Piëch était allé voir ses équipes et aurait dit en substance à ses ingénieurs « je suis fatigué de tous ces modèles hideux et ça ne me convient plus. Vous avez six semaines pour atteindre le meilleur qui soit. Je prends tous vos noms. Si nous ne disposons pas du bon design et des bonnes dimensions dans six semaines, je vous remplace tous. Merci pour votre temps aujourd'hui ». Le résultat par la menace, voilà comment Piëch obtenait apparemment les choses. Lutz explique « Voilà la façon dont il a fait fonctionner les choses. J’appelle ça un règne de terreur et une culture où la performance a été tirée par la peur et l'intimidation ». Et, apparemment, c’était la même chose lorsqu’il a fallu vendre des voitures Diesel aux États-Unis.
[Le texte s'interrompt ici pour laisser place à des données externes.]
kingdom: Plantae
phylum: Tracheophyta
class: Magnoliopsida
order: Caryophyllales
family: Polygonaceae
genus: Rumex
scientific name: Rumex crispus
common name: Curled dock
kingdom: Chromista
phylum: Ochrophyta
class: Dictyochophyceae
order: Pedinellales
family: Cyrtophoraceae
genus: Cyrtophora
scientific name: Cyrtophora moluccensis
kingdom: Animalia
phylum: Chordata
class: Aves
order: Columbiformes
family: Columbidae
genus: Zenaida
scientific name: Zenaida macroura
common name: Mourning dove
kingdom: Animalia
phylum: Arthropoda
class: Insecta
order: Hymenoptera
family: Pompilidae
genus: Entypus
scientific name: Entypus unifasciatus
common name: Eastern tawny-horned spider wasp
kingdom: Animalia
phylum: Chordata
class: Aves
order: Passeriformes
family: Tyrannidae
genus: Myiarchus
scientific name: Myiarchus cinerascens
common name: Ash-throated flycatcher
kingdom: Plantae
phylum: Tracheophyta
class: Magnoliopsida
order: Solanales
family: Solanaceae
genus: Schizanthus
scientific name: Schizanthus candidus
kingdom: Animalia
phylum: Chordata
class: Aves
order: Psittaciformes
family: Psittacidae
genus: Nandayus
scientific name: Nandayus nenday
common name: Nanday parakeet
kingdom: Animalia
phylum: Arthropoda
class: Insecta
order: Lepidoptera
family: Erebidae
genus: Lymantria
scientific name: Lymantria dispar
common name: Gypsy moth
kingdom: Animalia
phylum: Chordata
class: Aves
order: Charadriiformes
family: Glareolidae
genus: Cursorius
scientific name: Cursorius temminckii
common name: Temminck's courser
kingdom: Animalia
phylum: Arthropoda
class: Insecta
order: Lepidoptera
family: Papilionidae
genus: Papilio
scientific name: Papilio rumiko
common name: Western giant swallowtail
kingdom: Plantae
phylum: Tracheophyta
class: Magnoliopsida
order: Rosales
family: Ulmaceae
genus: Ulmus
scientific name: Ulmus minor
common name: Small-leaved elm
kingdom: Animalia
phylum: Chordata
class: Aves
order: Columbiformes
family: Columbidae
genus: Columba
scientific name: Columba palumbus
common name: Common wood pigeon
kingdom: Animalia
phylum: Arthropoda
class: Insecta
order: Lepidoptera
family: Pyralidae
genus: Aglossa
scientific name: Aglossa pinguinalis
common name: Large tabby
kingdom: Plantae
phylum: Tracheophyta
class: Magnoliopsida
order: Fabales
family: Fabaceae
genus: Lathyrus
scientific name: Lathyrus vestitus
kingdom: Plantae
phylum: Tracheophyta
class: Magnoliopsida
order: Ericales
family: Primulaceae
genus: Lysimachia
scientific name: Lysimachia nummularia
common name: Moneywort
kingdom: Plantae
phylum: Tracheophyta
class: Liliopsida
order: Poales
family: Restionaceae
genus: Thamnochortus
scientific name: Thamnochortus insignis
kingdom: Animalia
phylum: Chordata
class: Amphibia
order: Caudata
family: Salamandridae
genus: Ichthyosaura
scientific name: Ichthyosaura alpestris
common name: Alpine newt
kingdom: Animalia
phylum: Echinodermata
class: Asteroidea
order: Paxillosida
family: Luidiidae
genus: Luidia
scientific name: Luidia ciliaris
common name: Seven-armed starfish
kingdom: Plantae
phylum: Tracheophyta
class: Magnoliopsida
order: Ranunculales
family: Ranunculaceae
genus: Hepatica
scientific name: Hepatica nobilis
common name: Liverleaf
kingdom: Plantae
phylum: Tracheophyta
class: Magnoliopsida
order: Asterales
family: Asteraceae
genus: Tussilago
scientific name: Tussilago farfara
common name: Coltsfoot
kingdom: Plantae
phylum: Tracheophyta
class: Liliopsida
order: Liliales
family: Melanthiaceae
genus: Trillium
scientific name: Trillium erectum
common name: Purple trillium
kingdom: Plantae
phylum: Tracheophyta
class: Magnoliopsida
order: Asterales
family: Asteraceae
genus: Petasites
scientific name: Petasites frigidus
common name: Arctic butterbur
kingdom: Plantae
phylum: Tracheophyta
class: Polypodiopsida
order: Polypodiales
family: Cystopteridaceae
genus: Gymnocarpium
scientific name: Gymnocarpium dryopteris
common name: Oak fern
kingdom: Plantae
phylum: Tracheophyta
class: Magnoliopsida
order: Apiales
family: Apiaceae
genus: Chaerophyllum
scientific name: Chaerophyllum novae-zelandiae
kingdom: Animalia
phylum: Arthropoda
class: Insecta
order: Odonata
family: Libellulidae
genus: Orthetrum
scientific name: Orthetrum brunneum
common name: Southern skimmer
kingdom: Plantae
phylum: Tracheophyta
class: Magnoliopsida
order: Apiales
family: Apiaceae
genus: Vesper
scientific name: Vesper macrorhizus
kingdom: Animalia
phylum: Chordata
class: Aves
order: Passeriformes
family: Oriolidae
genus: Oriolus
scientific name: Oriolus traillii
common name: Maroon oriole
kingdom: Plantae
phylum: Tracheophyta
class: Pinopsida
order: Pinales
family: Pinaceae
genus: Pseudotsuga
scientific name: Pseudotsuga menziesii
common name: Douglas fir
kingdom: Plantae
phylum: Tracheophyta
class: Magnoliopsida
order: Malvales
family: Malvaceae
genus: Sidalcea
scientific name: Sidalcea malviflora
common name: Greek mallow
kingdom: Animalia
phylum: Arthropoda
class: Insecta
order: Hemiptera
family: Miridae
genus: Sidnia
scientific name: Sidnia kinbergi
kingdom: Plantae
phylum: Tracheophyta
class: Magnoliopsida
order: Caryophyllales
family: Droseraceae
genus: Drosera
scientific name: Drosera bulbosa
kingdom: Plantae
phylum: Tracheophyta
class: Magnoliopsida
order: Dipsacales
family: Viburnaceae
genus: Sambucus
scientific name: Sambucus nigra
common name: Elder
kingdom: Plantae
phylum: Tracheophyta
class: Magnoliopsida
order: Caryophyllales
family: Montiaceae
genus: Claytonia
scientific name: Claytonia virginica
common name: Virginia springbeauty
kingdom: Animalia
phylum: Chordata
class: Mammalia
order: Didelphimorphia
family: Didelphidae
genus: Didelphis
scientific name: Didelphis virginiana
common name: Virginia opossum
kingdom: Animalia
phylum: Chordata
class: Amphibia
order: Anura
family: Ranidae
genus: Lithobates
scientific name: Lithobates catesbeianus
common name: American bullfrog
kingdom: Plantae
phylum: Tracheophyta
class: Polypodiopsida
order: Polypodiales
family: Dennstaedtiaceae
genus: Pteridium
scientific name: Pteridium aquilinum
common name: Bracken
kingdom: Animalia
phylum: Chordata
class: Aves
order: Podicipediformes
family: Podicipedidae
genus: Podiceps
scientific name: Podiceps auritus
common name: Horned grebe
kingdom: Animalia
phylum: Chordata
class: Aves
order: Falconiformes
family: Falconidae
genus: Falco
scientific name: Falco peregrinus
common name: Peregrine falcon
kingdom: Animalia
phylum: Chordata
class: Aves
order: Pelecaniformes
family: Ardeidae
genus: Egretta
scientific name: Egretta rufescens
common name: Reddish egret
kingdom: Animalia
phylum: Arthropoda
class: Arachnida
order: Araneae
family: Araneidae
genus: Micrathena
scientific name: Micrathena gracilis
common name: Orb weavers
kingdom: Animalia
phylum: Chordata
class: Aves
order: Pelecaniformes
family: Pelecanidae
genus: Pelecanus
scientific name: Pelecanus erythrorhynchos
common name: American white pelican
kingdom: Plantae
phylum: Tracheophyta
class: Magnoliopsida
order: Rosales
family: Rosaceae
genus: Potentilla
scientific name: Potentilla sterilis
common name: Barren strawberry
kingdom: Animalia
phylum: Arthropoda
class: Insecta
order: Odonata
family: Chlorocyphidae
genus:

Piëch aurait déclaré « vous allez vendre des Diesel aux États-Unis et vous n’échouerez pas... Faites-le ou je trouverai quelqu'un d’autre qui le fera. L’homme était vraiment brutal » ajoute Lutz.

Transposer aux émissions

Lutz explique que c’est la même situation qui a dû se présenter il y a quelques années face au problème des émissions. Les ingénieurs n’auraient pas comment su les passer et Piëch aurait sans doute à nouveau menacé. Lutz explique que la triche était donc logique car « dans ces situations, le choix entre un licenciement immédiat ou trouver un moyen de passer les tests antipollution en en payant les conséquences plus tard est vite fait » précise Lutz. Pour lui, « la nature humaine est ce qu'elle est : entre perdre son emploi aujourd'hui ou le perdre peut-être dans un an, tout le monde optera pour la deuxième solution ».